TASK GOAL: Restate the entries below exactly. Images are not part of the copy.

··· ENTRIES SUPPLIED

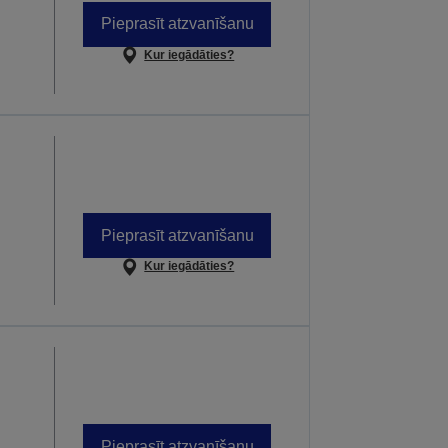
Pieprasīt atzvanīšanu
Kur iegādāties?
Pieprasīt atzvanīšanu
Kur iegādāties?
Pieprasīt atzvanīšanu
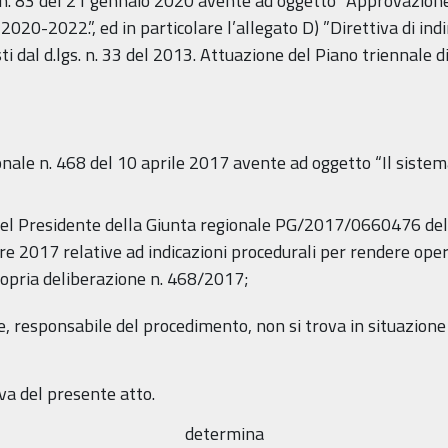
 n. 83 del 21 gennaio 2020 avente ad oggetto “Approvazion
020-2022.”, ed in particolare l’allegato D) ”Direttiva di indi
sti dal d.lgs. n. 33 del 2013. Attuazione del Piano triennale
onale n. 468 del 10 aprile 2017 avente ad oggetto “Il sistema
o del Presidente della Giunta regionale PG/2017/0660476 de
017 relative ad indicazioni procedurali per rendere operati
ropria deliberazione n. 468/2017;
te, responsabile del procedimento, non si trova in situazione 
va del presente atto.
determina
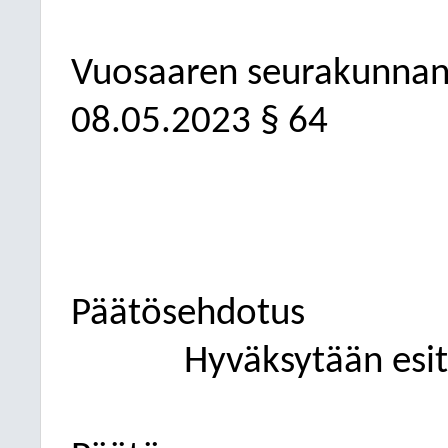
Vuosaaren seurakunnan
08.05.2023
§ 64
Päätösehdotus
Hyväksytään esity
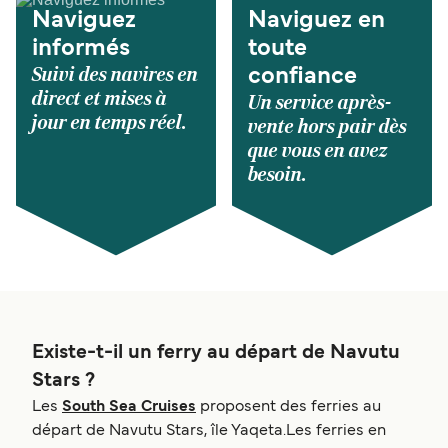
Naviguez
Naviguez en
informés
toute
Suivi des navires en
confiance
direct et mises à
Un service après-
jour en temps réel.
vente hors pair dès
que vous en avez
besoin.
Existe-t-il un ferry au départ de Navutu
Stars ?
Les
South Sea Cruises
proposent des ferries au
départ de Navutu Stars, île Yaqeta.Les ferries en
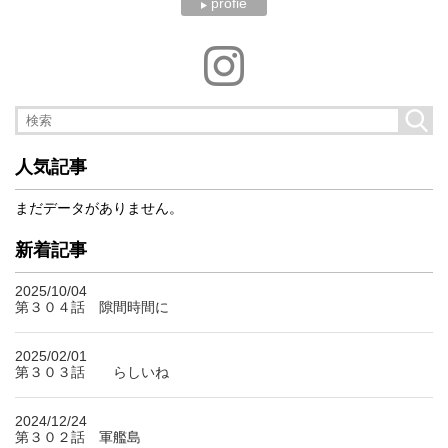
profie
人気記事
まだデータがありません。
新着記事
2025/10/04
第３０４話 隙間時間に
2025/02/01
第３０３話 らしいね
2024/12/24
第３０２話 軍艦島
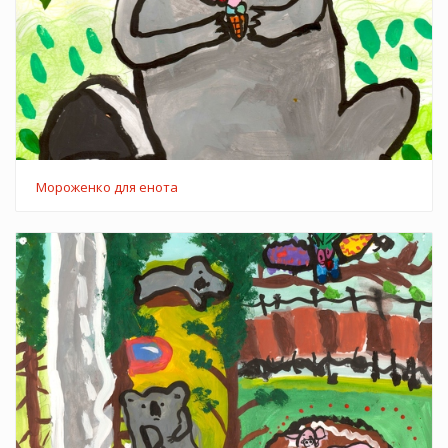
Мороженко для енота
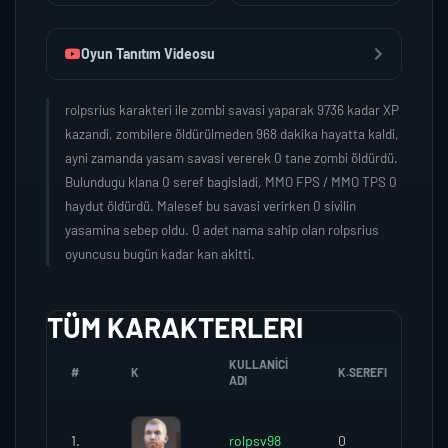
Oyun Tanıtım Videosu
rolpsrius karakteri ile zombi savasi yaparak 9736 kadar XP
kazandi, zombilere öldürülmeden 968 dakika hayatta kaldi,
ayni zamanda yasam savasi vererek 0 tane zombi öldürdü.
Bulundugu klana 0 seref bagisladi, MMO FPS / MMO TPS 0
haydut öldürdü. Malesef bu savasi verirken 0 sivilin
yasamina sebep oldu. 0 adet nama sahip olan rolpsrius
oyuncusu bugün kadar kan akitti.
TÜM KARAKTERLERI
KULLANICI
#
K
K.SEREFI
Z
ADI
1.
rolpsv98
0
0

······

RESULT:
Pieprasīt atzvanīšanu
Kur iegādāties?
Pieprasīt atzvanīšanu
Kur iegādāties?
Pieprasīt atzvanīšanu
 n. 83 del 21 gennaio 2020 avente ad oggetto “Approvazion
020-2022.”, ed in particolare l’allegato D) ”Direttiva di indi
sti dal d.lgs. n. 33 del 2013. Attuazione del Piano triennale
onale n. 468 del 10 aprile 2017 avente ad oggetto “Il sistema
o del Presidente della Giunta regionale PG/2017/0660476 de
017 relative ad indicazioni procedurali per rendere operati
ropria deliberazione n. 468/2017;
te, responsabile del procedimento, non si trova in situazione 
va del presente atto.
determina
Vuosaaren seurakunnan
08.05.2023
§ 64
Päätösehdotus
Hyväksytään esity
Naviguez
Naviguez en
informés
toute
Suivi des navires en
confiance
direct et mises à
Un service après-
jour en temps réel.
vente hors pair dès
que vous en avez
besoin.
Existe-t-il un ferry au départ de Navutu
Stars ?
Les
South Sea Cruises
proposent des ferries au
départ de Navutu Stars, île Yaqeta.Les ferries en
profie
人気記事
まだデータがありません。
新着記事
2025/10/04
第３０４話 隙間時間に
2025/02/01
第３０３話 らしいね
2024/12/24
第３０２話 軍艦島
Мороженко для енота
Oyun Tanıtım Videosu
rolpsrius karakteri ile zombi savasi yaparak 9736 kadar XP
kazandi, zombilere öldürülmeden 968 dakika hayatta kaldi,
ayni zamanda yasam savasi vererek 0 tane zombi öldürdü.
Bulundugu klana 0 seref bagisladi, MMO FPS / MMO TPS 0
haydut öldürdü. Malesef bu savasi verirken 0 sivilin
yasamina sebep oldu. 0 adet nama sahip olan rolpsrius
oyuncusu bugün kadar kan akitti.
TÜM KARAKTERLERI
KULLANICI
#
K
K.SEREFI
Z
ADI
1.
rolpsv98
0
0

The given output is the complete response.